On Tuesday, lawyers, lobbyists and company officials laid out the rationale behind Harris’ formal protest of the evaluation process. Michael Moskowitz and William Salim stated Motorola failed to disclose lawsuits to the evaluation committee. Salim singled out troubling cases involving the deaths of Houston firefighters and Tallahassee first responders. Salim wants the evaluation committee to review the information about the lawsuits.

David Moss, Harris’ senior vice president for North America sales, told commissioners he was troubled by the lack of input from local public safety officials. “User input was limited,” Moss said. Another Harris sales executive stated only two members of the evaluation committee were in the public safety field.

Sammy Brown of the Broward Council of Professional Fire Fighters and Joanne Alvarez, representing Broward 911 call center operators, supported the Harris bid. Both individuals urged commissioners to listen to the opinions of public safety professionals.

MOTOROLA RADIO ISSUES BLAMED FOR DEATHS OF FIRST RESPONDERS

In 2013, four Houston firefighters were killed and thirteen were injured battling a massive hotel fire. According to a Houston television report, a State of Texas investigation “cited 96 radio breakdowns just weeks after a new $140 million radio system from Motorola Solutions had been implemented.” The families of the four firefighters filed a lawsuit against Motorola.

“Even though the system was sold as a state-of-the-art system, many of the firefighters couldn’t even talk to each other over the radios. That’s simply not what a $140 million system should do,” said Ben Hall, attorney for the families.

In a statement to ABC 13 Houston, Motorola said, “Since the fire, Motorola Solutions worked closely with the Houston fire department to improve training and understanding of operational capabilities, as well as to provide system enhancements. We stand behind our equipment and support our Houston customer.”

Issues with Motorola radios are blamed in the death of Leon County Sheriff’s deputy Chris Smith.

On November 22, 2014, Deputy Chris Smith responded to a fire at the Tallahassee home of Curtis Wade Holley. Deputy Smith and Deputy Colin Wulfekuhl were the first to arrive on the scene.
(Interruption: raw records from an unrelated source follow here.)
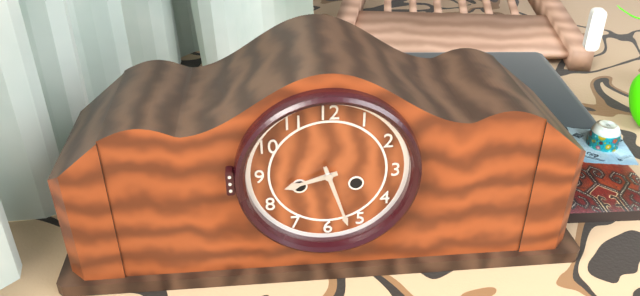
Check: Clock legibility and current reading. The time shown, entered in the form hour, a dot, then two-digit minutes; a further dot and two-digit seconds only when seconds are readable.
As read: 8.27
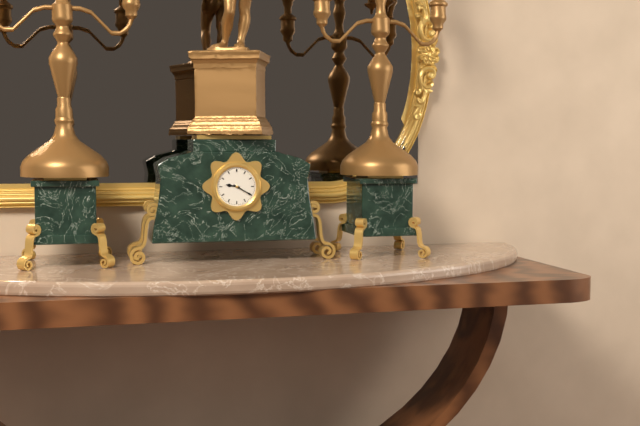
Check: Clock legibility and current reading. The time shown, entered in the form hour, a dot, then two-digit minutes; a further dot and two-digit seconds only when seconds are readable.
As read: 9.20
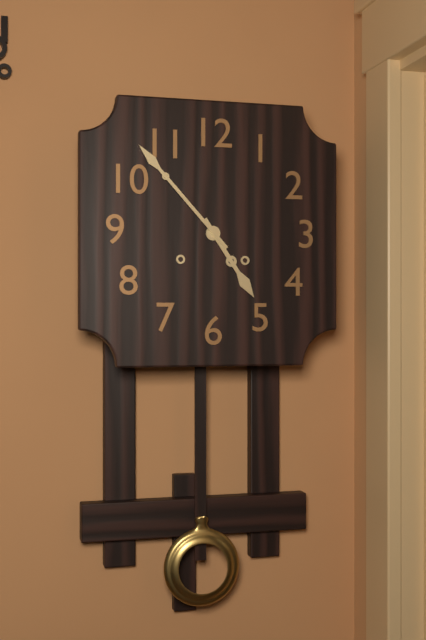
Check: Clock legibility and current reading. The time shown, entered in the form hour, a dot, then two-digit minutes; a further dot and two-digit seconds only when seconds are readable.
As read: 4.53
According to the USA TODAY report, Smith was killed almost instantly.

“We have information that we have received that this person was anti-government, was anti-establishment and had discussed at some point in time planning to harm law enforcement,” Sheriff’s Office spokesman Lt. James McQuaig said.
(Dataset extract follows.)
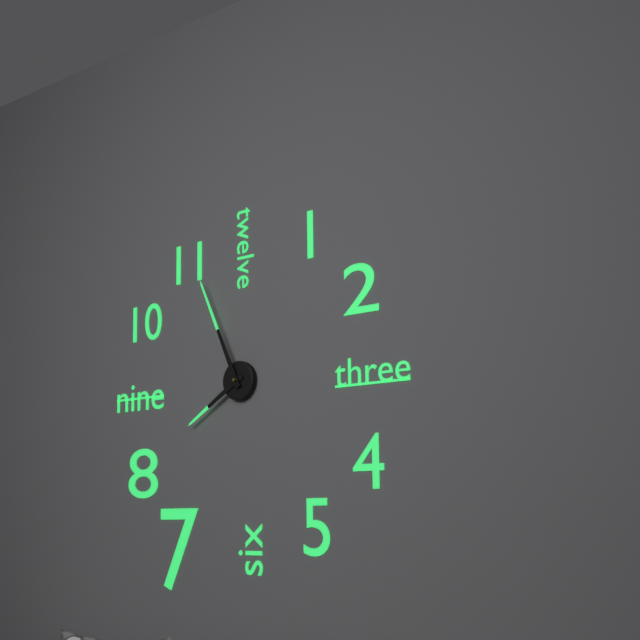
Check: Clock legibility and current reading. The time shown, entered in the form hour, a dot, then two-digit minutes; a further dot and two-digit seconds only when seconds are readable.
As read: 7.56
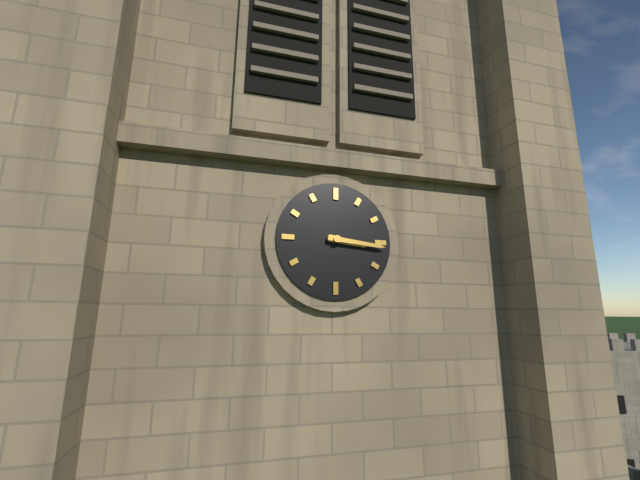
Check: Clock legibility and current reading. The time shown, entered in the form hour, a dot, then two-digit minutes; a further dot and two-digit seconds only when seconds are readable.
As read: 3.16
The Leon County Sheriff’s Office stated the gunman wanted to kill as many first responders as possible. “It was a 100% ambush,” he said. “This guy had a plan and he put this plan into action.”
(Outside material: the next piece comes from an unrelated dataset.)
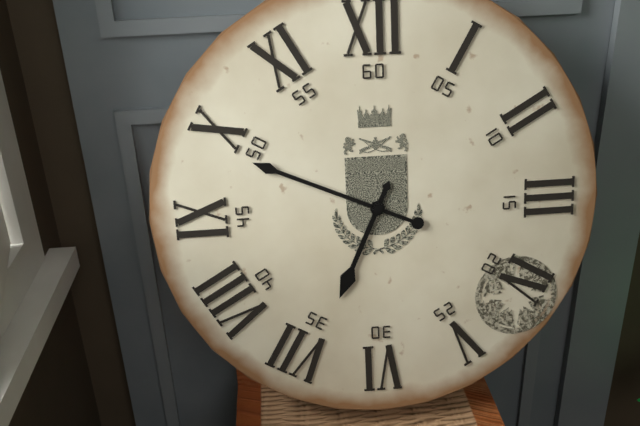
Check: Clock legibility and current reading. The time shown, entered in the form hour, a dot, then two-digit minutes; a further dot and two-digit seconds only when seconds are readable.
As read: 6.49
In February 2015, a Leon County Grand Jury “blasted the Consolidated Dispatch Agency (CDA) over not relaying information that could have prevented Smith from being shot to death, mishandling 911 calls during the Strozier Library shooting at Florida State, and for causing delays in responding to the shooting death of FSU law professor Dan Markel.

The Grand Jury stated important information was never relayed to first responders. If the first responders had been properly warned, the Grand Jury believed Deputy Chris Smith would be alive today.

REPORT BLAMES MOTOROLA

Less than a year later, an investigation into the circumstances surrounding the shooting placed blame on Motorola.

The Gartner Report found “there was a clear history of instability during the first twelve months of operation…. Since January 2015 there have been two full system outages attributable to Motorola, resulting in a total of approximately sixteen minutes of system downtime.”

“The truth is what we hear today is that we could have done a better job early, both the board and Motorola as well,” said Leon County Sheriff Mike Wood. ” We could have done a better job early that may have prevented us from being here today.”

In December 2015, the widow of Deputy Chris Smith filed a lawsuit against the CDA and Motorola. Attorney Matthew Foster said, “we filed the lawsuit for two primary reasons. First to make sure the CDA and Motorola are held accountable for their contribution to what happened to Deputy Chris Smith. Second, to make sure this never happens again to any other first responder.”